Oleh Yarifai Mappeaty
DALAM sepuluh tahun terakhir, Gowa termasuk kabupaten yang memiliki perekonomian paling stabil di antara 24 kabupaten/kota di Sulawesi Selatan. Hal ini terlihat pada laporan Badan Pusat Statistik (BPS) 2013–2022, di mana laju pertumbuhan ekonomi Gowa selalu di atas rata-rata Sulawesi Selatan (Sulsel).
Bahkan bukan hanya itu. Pada saat pandemi Covid-19 melanda, ekonomi Gowa masih tetap tumbuh hingga 1,76%, hanya mengalami perlambatan. Sedangkan pada saat yang sama, 75% kabupaten/kota lainnya hanya tumbuh di bawah 1%. Malahan ada 11 kabupaten/kota mengalami kontraksi, minus di bawah 0%. Tak terkecuali Kota Makassar yang merupakan kontributor terbesar bagi PDRB Sulsel selama ini.
Akan tetapi, statistik pembangunan Gowa sangat tak nyaman dilihat tatkala sampai pada parameter PDRB per kapita. Mengacu pada parameter pembangunan tersebut, Gowa bersama dua kabupaten lainnya, yaitu, Jeneponto dan Tana Toraja, adalah penghuni dasar klasemen PDRB per kapita Sulsel. Bahkan pada periode 2014–2019, Gowa selalu menempati urutan paling buncit.
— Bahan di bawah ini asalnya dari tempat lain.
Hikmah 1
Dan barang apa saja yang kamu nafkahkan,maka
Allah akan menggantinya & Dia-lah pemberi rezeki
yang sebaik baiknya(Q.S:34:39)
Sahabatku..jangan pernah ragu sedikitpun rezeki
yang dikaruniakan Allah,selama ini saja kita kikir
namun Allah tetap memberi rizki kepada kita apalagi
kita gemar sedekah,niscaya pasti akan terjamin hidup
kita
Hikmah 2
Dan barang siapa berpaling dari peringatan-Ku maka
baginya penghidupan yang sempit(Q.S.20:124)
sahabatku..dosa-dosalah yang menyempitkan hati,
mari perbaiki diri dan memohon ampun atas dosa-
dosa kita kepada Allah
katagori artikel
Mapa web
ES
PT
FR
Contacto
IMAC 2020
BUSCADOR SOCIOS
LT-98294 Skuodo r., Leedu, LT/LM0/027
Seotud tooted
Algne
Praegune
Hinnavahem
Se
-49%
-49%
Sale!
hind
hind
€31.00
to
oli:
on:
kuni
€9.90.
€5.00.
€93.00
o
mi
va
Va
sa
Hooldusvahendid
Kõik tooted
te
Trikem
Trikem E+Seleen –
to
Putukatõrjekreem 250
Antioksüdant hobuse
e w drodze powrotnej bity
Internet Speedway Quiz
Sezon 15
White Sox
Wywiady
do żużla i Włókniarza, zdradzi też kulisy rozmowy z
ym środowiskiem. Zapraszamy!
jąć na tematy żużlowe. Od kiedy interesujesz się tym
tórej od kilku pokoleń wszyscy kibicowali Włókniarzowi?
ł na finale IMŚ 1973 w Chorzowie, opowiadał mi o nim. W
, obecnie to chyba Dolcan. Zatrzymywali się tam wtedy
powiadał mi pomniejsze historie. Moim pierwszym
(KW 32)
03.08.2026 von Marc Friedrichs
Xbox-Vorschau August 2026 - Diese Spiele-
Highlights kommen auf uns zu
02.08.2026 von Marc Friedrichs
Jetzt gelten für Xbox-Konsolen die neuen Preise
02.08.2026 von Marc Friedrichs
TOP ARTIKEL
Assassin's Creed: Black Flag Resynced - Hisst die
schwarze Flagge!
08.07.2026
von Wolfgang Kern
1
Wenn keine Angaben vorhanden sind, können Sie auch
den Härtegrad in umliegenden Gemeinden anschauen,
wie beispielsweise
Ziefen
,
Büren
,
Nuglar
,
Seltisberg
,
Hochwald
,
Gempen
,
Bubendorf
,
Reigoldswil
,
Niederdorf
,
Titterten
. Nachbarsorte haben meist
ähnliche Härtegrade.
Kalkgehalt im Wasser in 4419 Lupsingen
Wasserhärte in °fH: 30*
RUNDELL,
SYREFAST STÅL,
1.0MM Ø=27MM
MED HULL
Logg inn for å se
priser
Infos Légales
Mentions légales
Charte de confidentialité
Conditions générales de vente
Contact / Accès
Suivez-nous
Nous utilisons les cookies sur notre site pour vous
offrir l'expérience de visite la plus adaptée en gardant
Dengan kata lain, Gowa adalah daerah miskin menurut parameter PDRB per kapita.
Tentu kondisi ini paradoks. Sebab dari sisi PDRB atas dasar harga konstan menurut lapangan usaha, Gowa selalu lima besar tertinggi. Begitu pula pada aspek pertumbuhan, Gowa tak pernah mengecewakan. Dari 2011 hingga 2019, pertumbuhan ekonomi Gowa, rata-rata tumbuh di atas 7%. Bahkan pernah mencapai 9,42% pada 2013.
Salahnya dimana ? “Masalahnya adalah 40% penduduk Gowa membelanjakan uangnya di Makassar,” ungkap Adnan Purichta Ichsan, pada suatu kesempatan ngopi bareng dengannya di Sungguminasa dua hari berselang.